Copy out the listing below exactly, please, and skip any pictures.

········

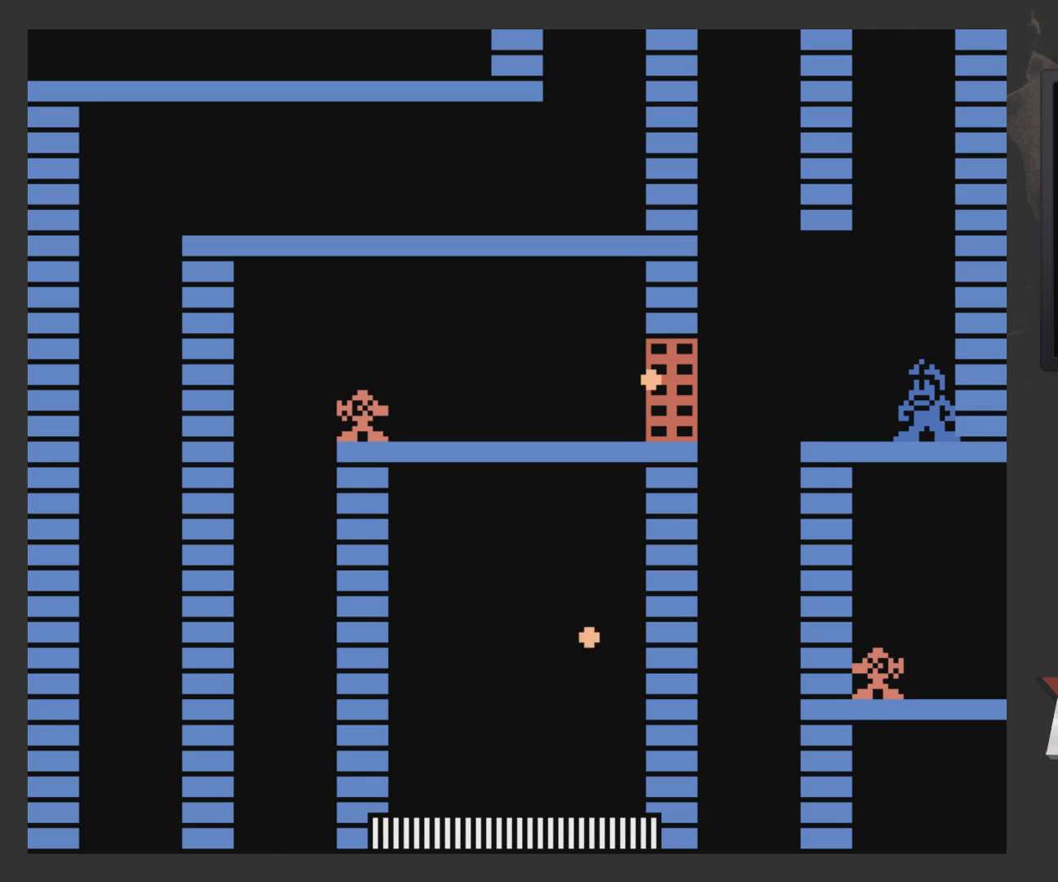
{"buttons": [], "left_stick": "center", "right_stick": "center", "events": []}
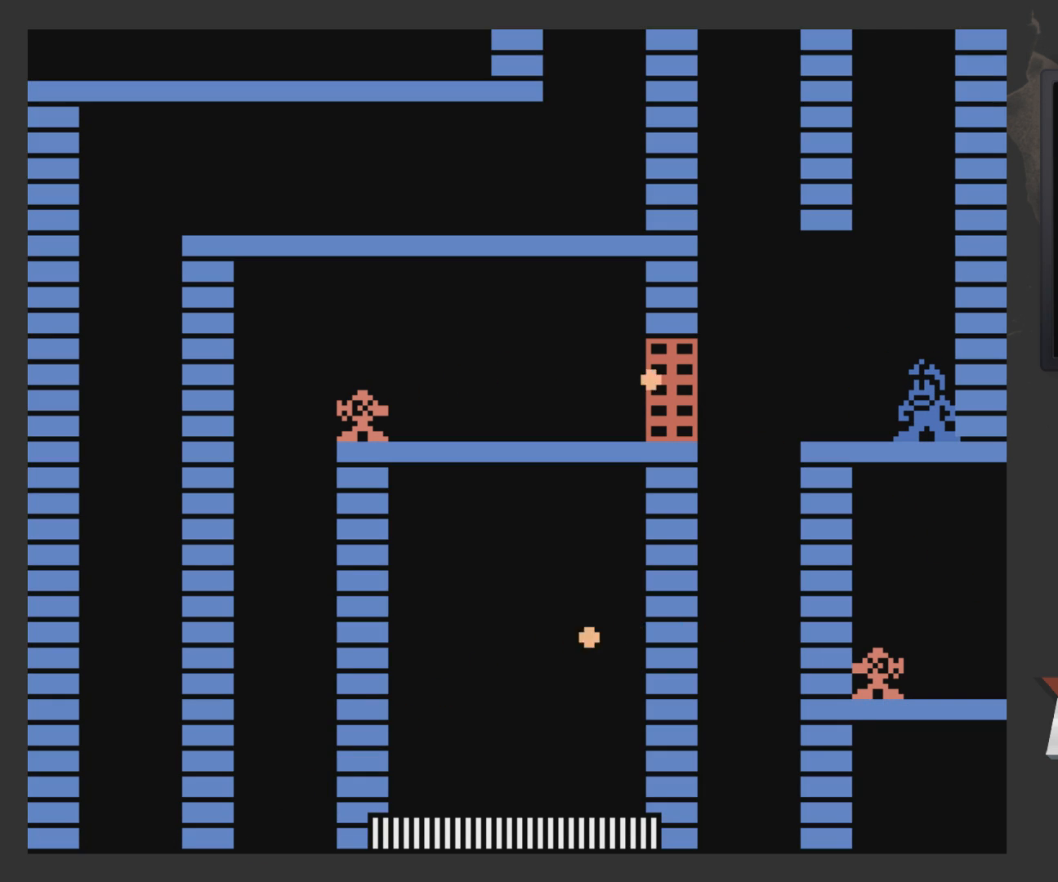
{"buttons": [], "left_stick": "center", "right_stick": "center", "events": []}
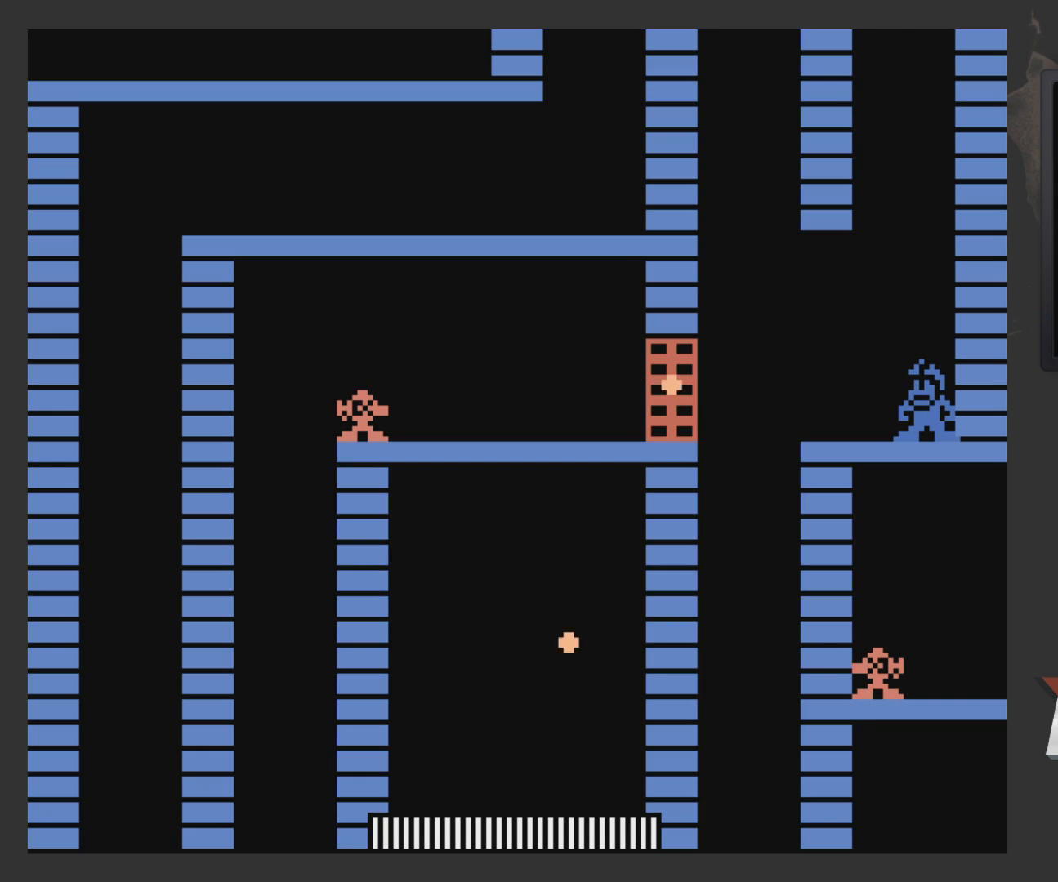
{"buttons": [], "left_stick": "center", "right_stick": "center", "events": []}
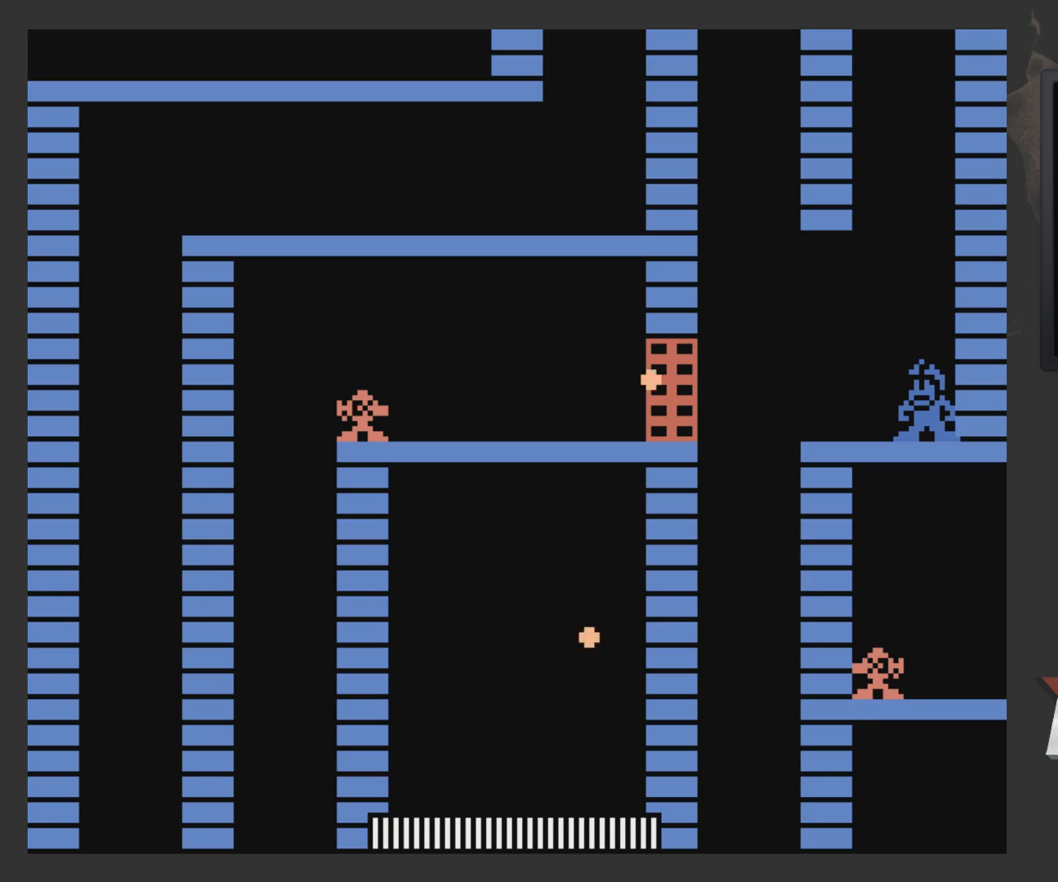
{"buttons": [], "left_stick": "center", "right_stick": "center", "events": [[350, "START", "down"], [467, "START", "up"]]}
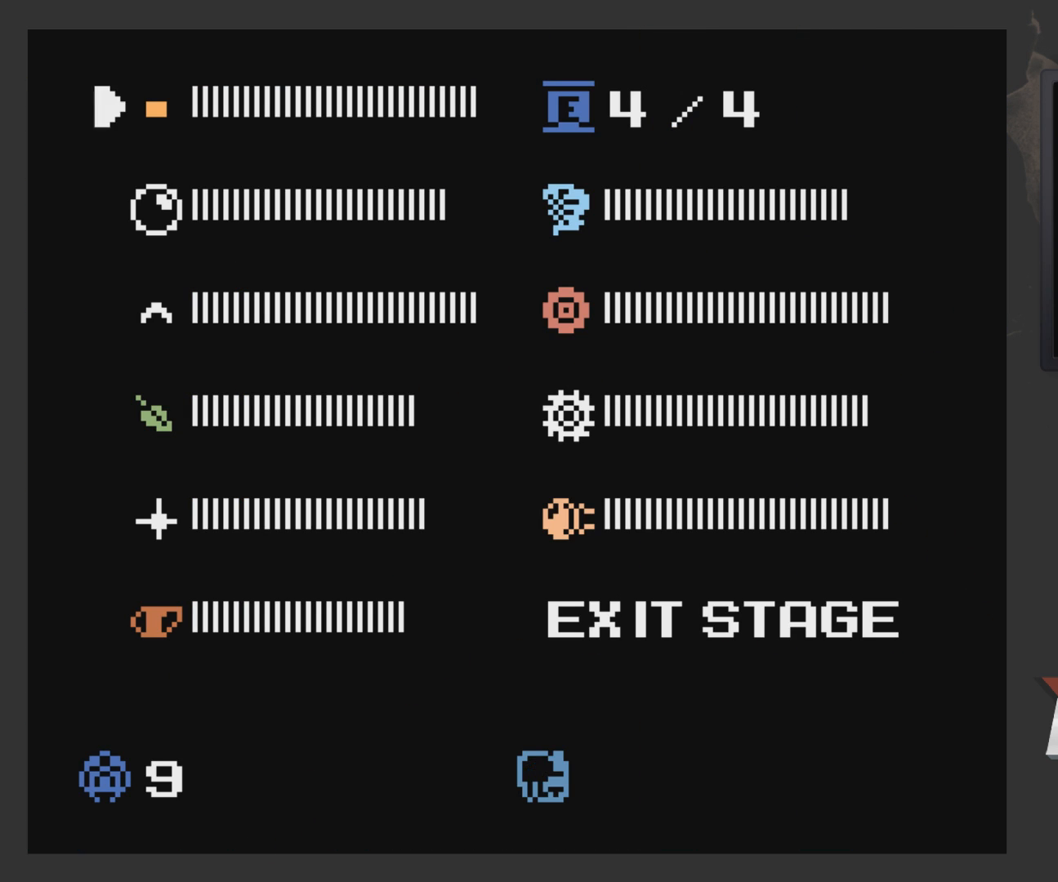
{"buttons": [], "left_stick": "center", "right_stick": "center", "events": []}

········

• _Expected answer_
{"buttons": [], "left_stick": "center", "right_stick": "center", "events": []}
{"buttons": [], "left_stick": "center", "right_stick": "center", "events": []}
{"buttons": [], "left_stick": "center", "right_stick": "center", "events": []}
{"buttons": [], "left_stick": "center", "right_stick": "center", "events": [[350, "START", "down"], [467, "START", "up"]]}
{"buttons": [], "left_stick": "center", "right_stick": "center", "events": []}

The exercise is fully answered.